== AUSGEWÄHLTER TEXT ==
=-=-=-=-=

Aus: Sprachgeschichte als
Umbruchgeschichte
Sprache im 20. Jahrhundert und ihre
Erforschung
Jahrestagung des Instituts für Deutsche
Sprache 6. - 8. März 2007
Vorbemerkung
"Heute ist der Bruch mit dem sprachlichen Universum des
Establishments radikaler: in den militantesten Formen des Protests
steigert er sich bis zu einer methodischen Umkehrung der Bedeutung"
(Herbert Marcuse, Versuch über die Befreiung, 1969)
schreibt Herbert Marcuse in ,Versuch über die Befreiung' 1969 und
manifestiert damit ein Umbruchbewusstsein, das sogar eine
sprachkritische Perspektive hat. Marcuse vergleicht die
"Wirklichkeiten" der Revolutionen des 17. und 18. Jahrhunderts mit
der Widerstandsbewegung seiner Gegenwart Ende der 60er Jahre. Alle
Elemente eines Umbruchsbewusstseins sind vorhanden: das temporale
deiktische Adverb heute, das die Gegenwart stark markiert, der
Verweis auf Sprache - sprachliches Universum - und Kategorien, die
sprachliche Veränderungen bezeichnen: Bruch mit dem sprachlichen
Universum und Umkehrung der Bedeutung.
Meine Damen und Herren, ich bin bei meinem Thema. Ich möchte für die
Beachtung des sprachlichen Umbruchs als eines Phänomens der
Sprach(gebrauchs)geschichte werben, indem ich Ihnen ein Programm
vorstelle, dessen Erkenntnisziel auf die initialen Momente
sprachlicher Veränderung gerichtet ist. Dieses Programm einer
sprachlichen Umbruchgeschichte setzt zum einen Gesellschafts- und
Sprachgeschichte unmittelbar zueinander in Beziehung und zielt zum
andern auf einen sprachgeschichtlichen Punkt - eine Fragestellung,
die es ermöglicht, Periodengrenzen sprachentwicklungsgeschichtlich
zu präzisieren und die sprachliche Dynamik innerhalb einer Periode
zu erklären.

=-=-=-=-=

== BEREITGESTELLTE DATEN ==
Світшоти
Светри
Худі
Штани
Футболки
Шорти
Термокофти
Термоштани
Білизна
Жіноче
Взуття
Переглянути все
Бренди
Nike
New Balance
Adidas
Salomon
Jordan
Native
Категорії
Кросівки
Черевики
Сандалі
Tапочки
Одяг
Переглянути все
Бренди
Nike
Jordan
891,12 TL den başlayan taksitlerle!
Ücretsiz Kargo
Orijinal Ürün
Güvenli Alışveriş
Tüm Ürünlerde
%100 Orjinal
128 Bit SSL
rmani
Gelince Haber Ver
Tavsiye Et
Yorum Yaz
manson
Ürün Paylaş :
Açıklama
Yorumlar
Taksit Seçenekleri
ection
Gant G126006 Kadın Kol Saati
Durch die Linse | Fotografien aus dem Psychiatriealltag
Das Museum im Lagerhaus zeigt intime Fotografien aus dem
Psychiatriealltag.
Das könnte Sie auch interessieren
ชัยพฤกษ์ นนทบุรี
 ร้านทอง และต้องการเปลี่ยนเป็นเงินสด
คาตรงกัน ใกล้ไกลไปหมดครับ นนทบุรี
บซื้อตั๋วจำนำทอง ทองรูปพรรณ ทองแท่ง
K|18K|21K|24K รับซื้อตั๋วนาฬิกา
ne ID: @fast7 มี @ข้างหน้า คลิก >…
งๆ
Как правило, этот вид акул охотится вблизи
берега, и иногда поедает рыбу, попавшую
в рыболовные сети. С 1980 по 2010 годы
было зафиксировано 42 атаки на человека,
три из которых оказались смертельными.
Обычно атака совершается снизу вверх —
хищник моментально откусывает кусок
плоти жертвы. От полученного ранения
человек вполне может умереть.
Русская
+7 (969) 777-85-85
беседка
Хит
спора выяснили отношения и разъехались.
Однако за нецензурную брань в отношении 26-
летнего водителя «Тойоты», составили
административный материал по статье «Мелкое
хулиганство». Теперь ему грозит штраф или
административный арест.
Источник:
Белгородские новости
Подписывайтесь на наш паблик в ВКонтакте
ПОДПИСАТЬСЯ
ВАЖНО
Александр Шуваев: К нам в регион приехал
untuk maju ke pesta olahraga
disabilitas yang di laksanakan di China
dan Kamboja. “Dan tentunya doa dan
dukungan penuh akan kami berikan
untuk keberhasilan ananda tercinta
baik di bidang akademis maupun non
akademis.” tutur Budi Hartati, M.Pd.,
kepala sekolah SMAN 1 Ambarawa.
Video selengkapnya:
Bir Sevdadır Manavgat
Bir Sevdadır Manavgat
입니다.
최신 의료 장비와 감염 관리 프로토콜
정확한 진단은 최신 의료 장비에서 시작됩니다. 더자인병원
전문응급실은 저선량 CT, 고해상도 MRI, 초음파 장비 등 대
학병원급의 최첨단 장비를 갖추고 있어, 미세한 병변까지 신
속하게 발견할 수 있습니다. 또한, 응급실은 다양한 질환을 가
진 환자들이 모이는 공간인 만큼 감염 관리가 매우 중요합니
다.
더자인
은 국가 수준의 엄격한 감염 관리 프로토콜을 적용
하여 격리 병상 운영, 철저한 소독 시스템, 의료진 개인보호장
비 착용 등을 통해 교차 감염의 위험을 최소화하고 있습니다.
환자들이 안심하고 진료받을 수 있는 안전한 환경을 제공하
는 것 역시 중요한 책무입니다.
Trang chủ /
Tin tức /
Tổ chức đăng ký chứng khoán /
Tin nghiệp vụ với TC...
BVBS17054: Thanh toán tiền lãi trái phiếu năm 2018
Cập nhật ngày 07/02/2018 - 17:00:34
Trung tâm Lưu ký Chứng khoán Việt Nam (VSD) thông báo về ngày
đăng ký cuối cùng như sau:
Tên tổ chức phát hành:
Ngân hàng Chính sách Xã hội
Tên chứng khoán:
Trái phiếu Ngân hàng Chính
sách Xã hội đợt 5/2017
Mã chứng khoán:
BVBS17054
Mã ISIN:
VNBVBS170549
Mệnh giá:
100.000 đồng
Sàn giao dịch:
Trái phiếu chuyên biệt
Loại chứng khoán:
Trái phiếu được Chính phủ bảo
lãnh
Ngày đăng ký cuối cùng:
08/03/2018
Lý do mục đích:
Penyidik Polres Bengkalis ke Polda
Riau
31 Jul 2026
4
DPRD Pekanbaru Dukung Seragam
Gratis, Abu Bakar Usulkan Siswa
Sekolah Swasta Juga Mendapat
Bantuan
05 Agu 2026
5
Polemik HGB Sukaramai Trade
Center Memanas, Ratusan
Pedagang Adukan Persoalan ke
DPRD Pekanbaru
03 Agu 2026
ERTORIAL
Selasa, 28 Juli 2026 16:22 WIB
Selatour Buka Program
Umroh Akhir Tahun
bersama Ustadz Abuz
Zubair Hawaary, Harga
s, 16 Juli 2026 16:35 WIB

=-=-=-=-=

== AUFTRAG ==
Der Text zur sprachlichen Umbruchgeschichte ist vollständig und wortgetreu wiederzugeben.

== ERGEBNIS ==
Aus: Sprachgeschichte als
Umbruchgeschichte
Sprache im 20. Jahrhundert und ihre
Erforschung
Jahrestagung des Instituts für Deutsche
Sprache 6. - 8. März 2007
Vorbemerkung
"Heute ist der Bruch mit dem sprachlichen Universum des
Establishments radikaler: in den militantesten Formen des Protests
steigert er sich bis zu einer methodischen Umkehrung der Bedeutung"
(Herbert Marcuse, Versuch über die Befreiung, 1969)
schreibt Herbert Marcuse in ,Versuch über die Befreiung' 1969 und
manifestiert damit ein Umbruchbewusstsein, das sogar eine
sprachkritische Perspektive hat. Marcuse vergleicht die
"Wirklichkeiten" der Revolutionen des 17. und 18. Jahrhunderts mit
der Widerstandsbewegung seiner Gegenwart Ende der 60er Jahre. Alle
Elemente eines Umbruchsbewusstseins sind vorhanden: das temporale
deiktische Adverb heute, das die Gegenwart stark markiert, der
Verweis auf Sprache - sprachliches Universum - und Kategorien, die
sprachliche Veränderungen bezeichnen: Bruch mit dem sprachlichen
Universum und Umkehrung der Bedeutung.
Meine Damen und Herren, ich bin bei meinem Thema. Ich möchte für die
Beachtung des sprachlichen Umbruchs als eines Phänomens der
Sprach(gebrauchs)geschichte werben, indem ich Ihnen ein Programm
vorstelle, dessen Erkenntnisziel auf die initialen Momente
sprachlicher Veränderung gerichtet ist. Dieses Programm einer
sprachlichen Umbruchgeschichte setzt zum einen Gesellschafts- und
Sprachgeschichte unmittelbar zueinander in Beziehung und zielt zum
andern auf einen sprachgeschichtlichen Punkt - eine Fragestellung,
die es ermöglicht, Periodengrenzen sprachentwicklungsgeschichtlich
zu präzisieren und die sprachliche Dynamik innerhalb einer Periode
zu erklären.